Work to complete |
All entries that follow are to be printed exactly as written.

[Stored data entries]
______________________________

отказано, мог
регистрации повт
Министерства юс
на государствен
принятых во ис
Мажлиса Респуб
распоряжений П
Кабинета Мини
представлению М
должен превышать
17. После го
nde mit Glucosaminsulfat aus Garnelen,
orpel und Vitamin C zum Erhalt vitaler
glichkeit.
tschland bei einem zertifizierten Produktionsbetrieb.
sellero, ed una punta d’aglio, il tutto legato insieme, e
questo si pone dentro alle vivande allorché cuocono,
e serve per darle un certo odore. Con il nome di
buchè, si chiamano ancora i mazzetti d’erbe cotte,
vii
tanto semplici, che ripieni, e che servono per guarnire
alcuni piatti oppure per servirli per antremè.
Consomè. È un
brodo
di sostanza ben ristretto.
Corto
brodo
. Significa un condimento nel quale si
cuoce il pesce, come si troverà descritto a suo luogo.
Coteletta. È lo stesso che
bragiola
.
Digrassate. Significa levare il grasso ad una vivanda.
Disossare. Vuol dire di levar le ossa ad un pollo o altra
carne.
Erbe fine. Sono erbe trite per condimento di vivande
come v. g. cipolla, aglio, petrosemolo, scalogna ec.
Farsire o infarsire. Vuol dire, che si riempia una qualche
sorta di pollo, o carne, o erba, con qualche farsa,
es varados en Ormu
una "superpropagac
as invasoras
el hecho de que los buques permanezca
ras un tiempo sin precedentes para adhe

______________________________

Finished task |
отказано, мог
регистрации повт
Министерства юс
на государствен
принятых во ис
Мажлиса Респуб
распоряжений П
Кабинета Мини
представлению М
должен превышать
17. После го
nde mit Glucosaminsulfat aus Garnelen,
orpel und Vitamin C zum Erhalt vitaler
glichkeit.
tschland bei einem zertifizierten Produktionsbetrieb.
sellero, ed una punta d’aglio, il tutto legato insieme, e
questo si pone dentro alle vivande allorché cuocono,
e serve per darle un certo odore. Con il nome di
buchè, si chiamano ancora i mazzetti d’erbe cotte,
vii
tanto semplici, che ripieni, e che servono per guarnire
alcuni piatti oppure per servirli per antremè.
Consomè. È un
brodo
di sostanza ben ristretto.
Corto
brodo
. Significa un condimento nel quale si
cuoce il pesce, come si troverà descritto a suo luogo.
Coteletta. È lo stesso che
bragiola
.
Digrassate. Significa levare il grasso ad una vivanda.
Disossare. Vuol dire di levar le ossa ad un pollo o altra
carne.
Erbe fine. Sono erbe trite per condimento di vivande
come v. g. cipolla, aglio, petrosemolo, scalogna ec.
Farsire o infarsire. Vuol dire, che si riempia una qualche
sorta di pollo, o carne, o erba, con qualche farsa,
es varados en Ormu
una "superpropagac
as invasoras
el hecho de que los buques permanezca
ras un tiempo sin precedentes para adhe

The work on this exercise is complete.